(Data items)
==========

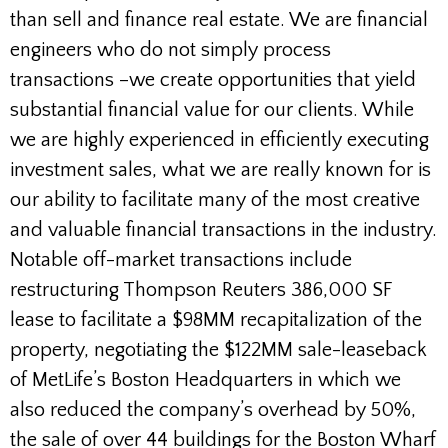
than sell and finance real estate. We are financial
engineers who do not simply process
transactions –we create opportunities that yield
substantial financial value for our clients. While
we are highly experienced in efficiently executing
investment sales, what we are really known for is
our ability to facilitate many of the most creative
and valuable financial transactions in the industry.
Notable off-market transactions include
restructuring Thompson Reuters 386,000 SF
lease to facilitate a $98MM recapitalization of the
property, negotiating the $122MM sale-leaseback
of MetLife’s Boston Headquarters in which we
also reduced the company’s overhead by 50%,
the sale of over 44 buildings for the Boston Wharf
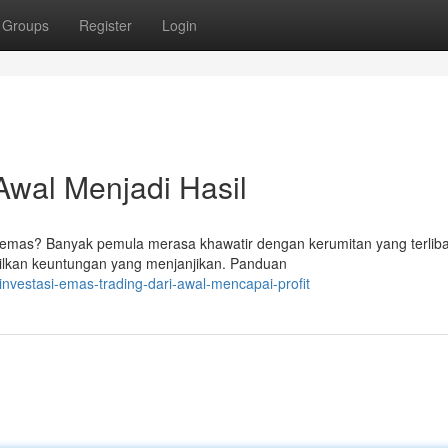
Groups
Register
Login
Awal Menjadi Hasil
emas? Banyak pemula merasa khawatir dengan kerumitan yang terlibat
ilkan keuntungan yang menjanjikan. Panduan
nvestasi-emas-trading-dari-awal-mencapai-profit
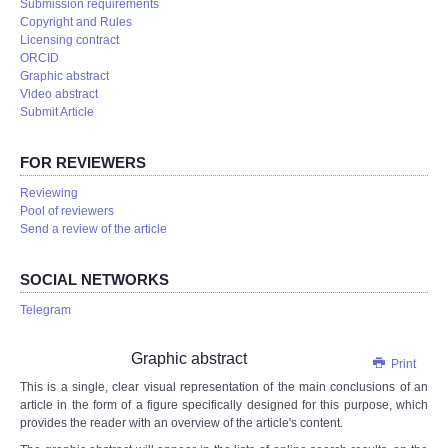
Submission requirements
Copyright and Rules
Licensing contract
ORCID
Graphic abstract
Video abstract
Submit Article
FOR REVIEWERS
Reviewing
Pool of reviewers
Send a review of the article
SOCIAL NETWORKS
Telegram
Graphic abstract
Print
This is a single, clear visual representation of the main conclusions of an
article in the form of a figure specifically designed for this purpose, which
provides the reader with an overview of the article's content.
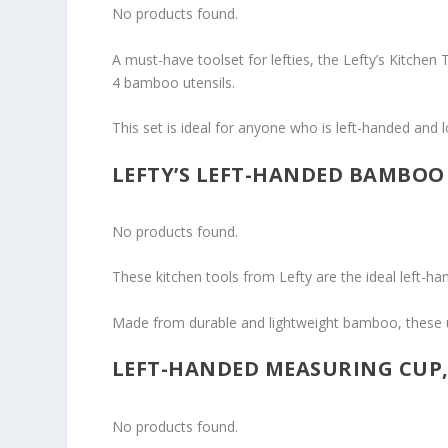
No products found.
A must-have toolset for lefties, the Lefty’s Kitchen
4 bamboo utensils.
This set is ideal for anyone who is left-handed and 
LEFTY’S LEFT-HANDED BAMBOO 
No products found.
These kitchen tools from Lefty are the ideal left-han
Made from durable and lightweight bamboo, these u
LEFT-HANDED MEASURING CUP,
No products found.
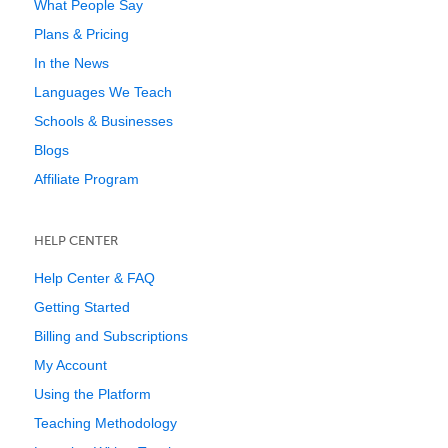
What People Say
Plans & Pricing
In the News
Languages We Teach
Schools & Businesses
Blogs
Affiliate Program
HELP CENTER
Help Center & FAQ
Getting Started
Billing and Subscriptions
My Account
Using the Platform
Teaching Methodology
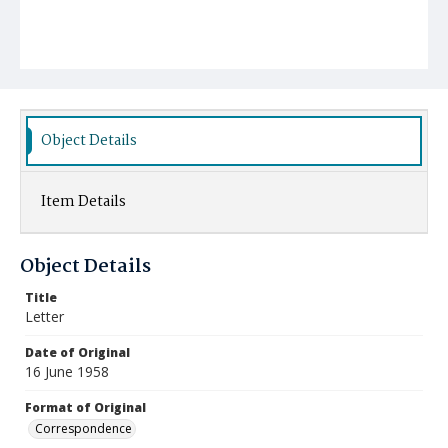
Object Details
Item Details
Object Details
Title
Letter
Date of Original
16 June 1958
Format of Original
Correspondence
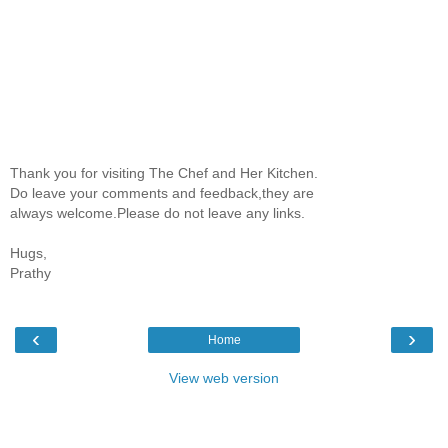
Thank you for visiting The Chef and Her Kitchen.
Do leave your comments and feedback,they are
always welcome.Please do not leave any links.
Hugs,
Prathy
‹
›
Home
View web version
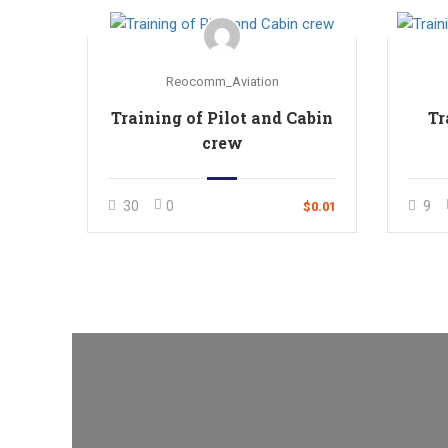
Reocomm_Aviation
Training of Pilot and Cabin
Tr
crew
30
0
9
$0.01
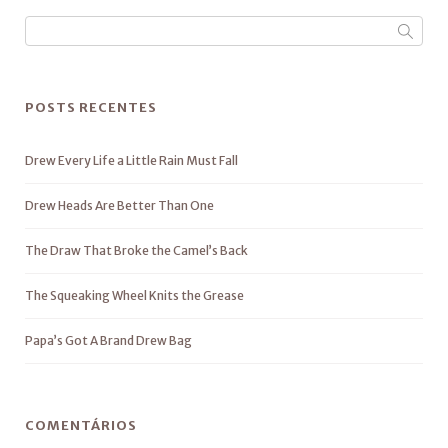
POSTS RECENTES
Drew Every Life a Little Rain Must Fall
Drew Heads Are Better Than One
The Draw That Broke the Camel’s Back
The Squeaking Wheel Knits the Grease
Papa’s Got A Brand Drew Bag
COMENTÁRIOS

==========

### Task details
All lines above holding the word "emas" make up the answer; copy each one.

### Exercise solution
emas? Banyak pemula merasa khawatir dengan kerumitan yang terlibat
nvestasi-emas-trading-dari-awal-mencapai-profit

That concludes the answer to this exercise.